Set task
Can you format the lines in all the items below as a JSON list of strings, with one string per line and blank lines left out?

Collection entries
>> BEGIN
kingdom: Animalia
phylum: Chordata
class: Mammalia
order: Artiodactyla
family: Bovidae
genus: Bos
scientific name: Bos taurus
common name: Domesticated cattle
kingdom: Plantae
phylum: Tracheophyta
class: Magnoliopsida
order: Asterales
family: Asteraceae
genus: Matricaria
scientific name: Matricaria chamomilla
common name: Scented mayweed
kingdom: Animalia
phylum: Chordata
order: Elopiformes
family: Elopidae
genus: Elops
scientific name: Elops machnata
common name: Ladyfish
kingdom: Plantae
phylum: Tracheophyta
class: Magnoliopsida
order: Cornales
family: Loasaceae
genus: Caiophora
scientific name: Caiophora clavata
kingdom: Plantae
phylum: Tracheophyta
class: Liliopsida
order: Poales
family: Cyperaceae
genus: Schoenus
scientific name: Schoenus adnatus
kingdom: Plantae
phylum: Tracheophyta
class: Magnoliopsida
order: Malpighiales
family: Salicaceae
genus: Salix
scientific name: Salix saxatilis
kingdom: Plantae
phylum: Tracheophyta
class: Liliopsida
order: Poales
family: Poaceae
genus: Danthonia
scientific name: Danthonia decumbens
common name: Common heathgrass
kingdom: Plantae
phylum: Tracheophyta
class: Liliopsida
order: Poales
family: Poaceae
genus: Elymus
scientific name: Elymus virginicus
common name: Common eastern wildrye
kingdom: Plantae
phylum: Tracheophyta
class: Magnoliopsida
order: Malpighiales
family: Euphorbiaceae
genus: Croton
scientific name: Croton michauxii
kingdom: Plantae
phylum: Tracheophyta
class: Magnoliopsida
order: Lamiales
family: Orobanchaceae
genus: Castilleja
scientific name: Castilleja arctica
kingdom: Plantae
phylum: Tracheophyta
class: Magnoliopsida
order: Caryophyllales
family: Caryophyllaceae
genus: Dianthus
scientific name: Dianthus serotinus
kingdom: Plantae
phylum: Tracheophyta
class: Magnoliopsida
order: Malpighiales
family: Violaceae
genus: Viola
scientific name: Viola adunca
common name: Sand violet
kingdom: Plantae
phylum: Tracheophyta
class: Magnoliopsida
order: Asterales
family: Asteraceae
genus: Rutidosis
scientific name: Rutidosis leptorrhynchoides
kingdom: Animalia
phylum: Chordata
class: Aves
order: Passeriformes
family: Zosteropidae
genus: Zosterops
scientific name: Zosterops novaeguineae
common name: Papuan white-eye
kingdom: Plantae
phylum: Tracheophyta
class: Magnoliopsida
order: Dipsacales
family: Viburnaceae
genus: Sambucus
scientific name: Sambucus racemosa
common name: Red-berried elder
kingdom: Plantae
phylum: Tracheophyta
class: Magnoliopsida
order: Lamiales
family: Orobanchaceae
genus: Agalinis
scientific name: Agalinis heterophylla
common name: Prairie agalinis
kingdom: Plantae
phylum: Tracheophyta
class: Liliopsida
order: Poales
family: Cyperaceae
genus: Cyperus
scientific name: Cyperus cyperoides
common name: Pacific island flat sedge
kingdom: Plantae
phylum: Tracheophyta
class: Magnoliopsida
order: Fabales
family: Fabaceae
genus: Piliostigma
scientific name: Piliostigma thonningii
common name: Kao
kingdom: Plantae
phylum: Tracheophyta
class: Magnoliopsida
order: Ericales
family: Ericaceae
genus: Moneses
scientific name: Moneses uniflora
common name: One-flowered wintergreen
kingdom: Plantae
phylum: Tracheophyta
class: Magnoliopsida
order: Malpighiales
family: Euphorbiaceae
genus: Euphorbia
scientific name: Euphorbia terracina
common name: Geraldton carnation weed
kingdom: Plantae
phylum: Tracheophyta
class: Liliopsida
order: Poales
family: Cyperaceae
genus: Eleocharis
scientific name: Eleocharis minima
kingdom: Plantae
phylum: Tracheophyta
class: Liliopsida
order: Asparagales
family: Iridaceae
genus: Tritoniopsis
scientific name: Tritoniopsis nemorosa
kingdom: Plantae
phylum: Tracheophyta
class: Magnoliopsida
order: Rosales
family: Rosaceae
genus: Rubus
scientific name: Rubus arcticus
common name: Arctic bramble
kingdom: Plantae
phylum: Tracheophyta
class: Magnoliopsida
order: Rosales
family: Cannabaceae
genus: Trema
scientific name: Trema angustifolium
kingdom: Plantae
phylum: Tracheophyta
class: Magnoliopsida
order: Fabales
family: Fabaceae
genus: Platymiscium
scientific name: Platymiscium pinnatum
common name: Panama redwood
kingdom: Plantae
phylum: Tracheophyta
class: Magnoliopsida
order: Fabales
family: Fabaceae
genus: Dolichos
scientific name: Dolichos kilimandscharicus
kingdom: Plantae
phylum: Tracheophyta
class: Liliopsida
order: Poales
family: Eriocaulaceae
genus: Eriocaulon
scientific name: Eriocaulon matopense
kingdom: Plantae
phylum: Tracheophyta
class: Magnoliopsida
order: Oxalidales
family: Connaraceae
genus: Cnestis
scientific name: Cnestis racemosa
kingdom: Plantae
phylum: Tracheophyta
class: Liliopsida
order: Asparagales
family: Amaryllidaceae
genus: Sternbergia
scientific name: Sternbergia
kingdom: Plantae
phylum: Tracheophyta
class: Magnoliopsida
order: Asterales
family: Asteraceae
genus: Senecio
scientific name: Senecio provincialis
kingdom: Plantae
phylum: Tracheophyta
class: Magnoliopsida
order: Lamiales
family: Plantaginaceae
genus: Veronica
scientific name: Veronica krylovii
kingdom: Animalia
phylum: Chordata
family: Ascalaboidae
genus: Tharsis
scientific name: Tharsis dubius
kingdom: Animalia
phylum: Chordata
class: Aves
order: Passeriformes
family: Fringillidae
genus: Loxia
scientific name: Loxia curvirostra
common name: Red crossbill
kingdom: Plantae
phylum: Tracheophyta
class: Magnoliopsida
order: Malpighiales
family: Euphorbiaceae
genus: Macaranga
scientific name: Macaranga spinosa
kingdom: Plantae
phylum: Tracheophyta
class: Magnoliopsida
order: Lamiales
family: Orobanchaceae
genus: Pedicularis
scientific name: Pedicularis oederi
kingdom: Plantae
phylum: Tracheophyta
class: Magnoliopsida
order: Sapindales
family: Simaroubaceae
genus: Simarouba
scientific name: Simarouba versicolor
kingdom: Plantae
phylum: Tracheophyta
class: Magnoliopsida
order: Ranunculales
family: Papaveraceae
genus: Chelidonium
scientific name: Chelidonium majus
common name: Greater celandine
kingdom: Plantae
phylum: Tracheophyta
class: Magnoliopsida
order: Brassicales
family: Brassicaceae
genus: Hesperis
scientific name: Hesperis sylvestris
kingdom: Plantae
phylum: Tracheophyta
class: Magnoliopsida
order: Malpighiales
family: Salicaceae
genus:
>> END
Result of the task
[
  "kingdom: Animalia",
  "phylum: Chordata",
  "class: Mammalia",
  "order: Artiodactyla",
  "family: Bovidae",
  "genus: Bos",
  "scientific name: Bos taurus",
  "common name: Domesticated cattle",
  "kingdom: Plantae",
  "phylum: Tracheophyta",
  "class: Magnoliopsida",
  "order: Asterales",
  "family: Asteraceae",
  "genus: Matricaria",
  "scientific name: Matricaria chamomilla",
  "common name: Scented mayweed",
  "kingdom: Animalia",
  "phylum: Chordata",
  "order: Elopiformes",
  "family: Elopidae",
  "genus: Elops",
  "scientific name: Elops machnata",
  "common name: Ladyfish",
  "kingdom: Plantae",
  "phylum: Tracheophyta",
  "class: Magnoliopsida",
  "order: Cornales",
  "family: Loasaceae",
  "genus: Caiophora",
  "scientific name: Caiophora clavata",
  "kingdom: Plantae",
  "phylum: Tracheophyta",
  "class: Liliopsida",
  "order: Poales",
  "family: Cyperaceae",
  "genus: Schoenus",
  "scientific name: Schoenus adnatus",
  "kingdom: Plantae",
  "phylum: Tracheophyta",
  "class: Magnoliopsida",
  "order: Malpighiales",
  "family: Salicaceae",
  "genus: Salix",
  "scientific name: Salix saxatilis",
  "kingdom: Plantae",
  "phylum: Tracheophyta",
  "class: Liliopsida",
  "order: Poales",
  "family: Poaceae",
  "genus: Danthonia",
  "scientific name: Danthonia decumbens",
  "common name: Common heathgrass",
  "kingdom: Plantae",
  "phylum: Tracheophyta",
  "class: Liliopsida",
  "order: Poales",
  "family: Poaceae",
  "genus: Elymus",
  "scientific name: Elymus virginicus",
  "common name: Common eastern wildrye",
  "kingdom: Plantae",
  "phylum: Tracheophyta",
  "class: Magnoliopsida",
  "order: Malpighiales",
  "family: Euphorbiaceae",
  "genus: Croton",
  "scientific name: Croton michauxii",
  "kingdom: Plantae",
  "phylum: Tracheophyta",
  "class: Magnoliopsida",
  "order: Lamiales",
  "family: Orobanchaceae",
  "genus: Castilleja",
  "scientific name: Castilleja arctica",
  "kingdom: Plantae",
  "phylum: Tracheophyta",
  "class: Magnoliopsida",
  "order: Caryophyllales",
  "family: Caryophyllaceae",
  "genus: Dianthus",
  "scientific name: Dianthus serotinus",
  "kingdom: Plantae",
  "phylum: Tracheophyta",
  "class: Magnoliopsida",
  "order: Malpighiales",
  "family: Violaceae",
  "genus: Viola",
  "scientific name: Viola adunca",
  "common name: Sand violet",
  "kingdom: Plantae",
  "phylum: Tracheophyta",
  "class: Magnoliopsida",
  "order: Asterales",
  "family: Asteraceae",
  "genus: Rutidosis",
  "scientific name: Rutidosis leptorrhynchoides",
  "kingdom: Animalia",
  "phylum: Chordata",
  "class: Aves",
  "order: Passeriformes",
  "family: Zosteropidae",
  "genus: Zosterops",
  "scientific name: Zosterops novaeguineae",
  "common name: Papuan white-eye",
  "kingdom: Plantae",
  "phylum: Tracheophyta",
  "class: Magnoliopsida",
  "order: Dipsacales",
  "family: Viburnaceae",
  "genus: Sambucus",
  "scientific name: Sambucus racemosa",
  "common name: Red-berried elder",
  "kingdom: Plantae",
  "phylum: Tracheophyta",
  "class: Magnoliopsida",
  "order: Lamiales",
  "family: Orobanchaceae",
  "genus: Agalinis",
  "scientific name: Agalinis heterophylla",
  "common name: Prairie agalinis",
  "kingdom: Plantae",
  "phylum: Tracheophyta",
  "class: Liliopsida",
  "order: Poales",
  "family: Cyperaceae",
  "genus: Cyperus",
  "scientific name: Cyperus cyperoides",
  "common name: Pacific island flat sedge",
  "kingdom: Plantae",
  "phylum: Tracheophyta",
  "class: Magnoliopsida",
  "order: Fabales",
  "family: Fabaceae",
  "genus: Piliostigma",
  "scientific name: Piliostigma thonningii",
  "common name: Kao",
  "kingdom: Plantae",
  "phylum: Tracheophyta",
  "class: Magnoliopsida",
  "order: Ericales",
  "family: Ericaceae",
  "genus: Moneses",
  "scientific name: Moneses uniflora",
  "common name: One-flowered wintergreen",
  "kingdom: Plantae",
  "phylum: Tracheophyta",
  "class: Magnoliopsida",
  "order: Malpighiales",
  "family: Euphorbiaceae",
  "genus: Euphorbia",
  "scientific name: Euphorbia terracina",
  "common name: Geraldton carnation weed",
  "kingdom: Plantae",
  "phylum: Tracheophyta",
  "class: Liliopsida",
  "order: Poales",
  "family: Cyperaceae",
  "genus: Eleocharis",
  "scientific name: Eleocharis minima",
  "kingdom: Plantae",
  "phylum: Tracheophyta",
  "class: Liliopsida",
  "order: Asparagales",
  "family: Iridaceae",
  "genus: Tritoniopsis",
  "scientific name: Tritoniopsis nemorosa",
  "kingdom: Plantae",
  "phylum: Tracheophyta",
  "class: Magnoliopsida",
  "order: Rosales",
  "family: Rosaceae",
  "genus: Rubus",
  "scientific name: Rubus arcticus",
  "common name: Arctic bramble",
  "kingdom: Plantae",
  "phylum: Tracheophyta",
  "class: Magnoliopsida",
  "order: Rosales",
  "family: Cannabaceae",
  "genus: Trema",
  "scientific name: Trema angustifolium",
  "kingdom: Plantae",
  "phylum: Tracheophyta",
  "class: Magnoliopsida",
  "order: Fabales",
  "family: Fabaceae",
  "genus: Platymiscium",
  "scientific name: Platymiscium pinnatum",
  "common name: Panama redwood",
  "kingdom: Plantae",
  "phylum: Tracheophyta",
  "class: Magnoliopsida",
  "order: Fabales",
  "family: Fabaceae",
  "genus: Dolichos",
  "scientific name: Dolichos kilimandscharicus",
  "kingdom: Plantae",
  "phylum: Tracheophyta",
  "class: Liliopsida",
  "order: Poales",
  "family: Eriocaulaceae",
  "genus: Eriocaulon",
  "scientific name: Eriocaulon matopense",
  "kingdom: Plantae",
  "phylum: Tracheophyta",
  "class: Magnoliopsida",
  "order: Oxalidales",
  "family: Connaraceae",
  "genus: Cnestis",
  "scientific name: Cnestis racemosa",
  "kingdom: Plantae",
  "phylum: Tracheophyta",
  "class: Liliopsida",
  "order: Asparagales",
  "family: Amaryllidaceae",
  "genus: Sternbergia",
  "scientific name: Sternbergia",
  "kingdom: Plantae",
  "phylum: Tracheophyta",
  "class: Magnoliopsida",
  "order: Asterales",
  "family: Asteraceae",
  "genus: Senecio",
  "scientific name: Senecio provincialis",
  "kingdom: Plantae",
  "phylum: Tracheophyta",
  "class: Magnoliopsida",
  "order: Lamiales",
  "family: Plantaginaceae",
  "genus: Veronica",
  "scientific name: Veronica krylovii",
  "kingdom: Animalia",
  "phylum: Chordata",
  "family: Ascalaboidae",
  "genus: Tharsis",
  "scientific name: Tharsis dubius",
  "kingdom: Animalia",
  "phylum: Chordata",
  "class: Aves",
  "order: Passeriformes",
  "family: Fringillidae",
  "genus: Loxia",
  "scientific name: Loxia curvirostra",
  "common name: Red crossbill",
  "kingdom: Plantae",
  "phylum: Tracheophyta",
  "class: Magnoliopsida",
  "order: Malpighiales",
  "family: Euphorbiaceae",
  "genus: Macaranga",
  "scientific name: Macaranga spinosa",
  "kingdom: Plantae",
  "phylum: Tracheophyta",
  "class: Magnoliopsida",
  "order: Lamiales",
  "family: Orobanchaceae",
  "genus: Pedicularis",
  "scientific name: Pedicularis oederi",
  "kingdom: Plantae",
  "phylum: Tracheophyta",
  "class: Magnoliopsida",
  "order: Sapindales",
  "family: Simaroubaceae",
  "genus: Simarouba",
  "scientific name: Simarouba versicolor",
  "kingdom: Plantae",
  "phylum: Tracheophyta",
  "class: Magnoliopsida",
  "order: Ranunculales",
  "family: Papaveraceae",
  "genus: Chelidonium",
  "scientific name: Chelidonium majus",
  "common name: Greater celandine",
  "kingdom: Plantae",
  "phylum: Tracheophyta",
  "class: Magnoliopsida",
  "order: Brassicales",
  "family: Brassicaceae",
  "genus: Hesperis",
  "scientific name: Hesperis sylvestris",
  "kingdom: Plantae",
  "phylum: Tracheophyta",
  "class: Magnoliopsida",
  "order: Malpighiales",
  "family: Salicaceae",
  "genus:"
]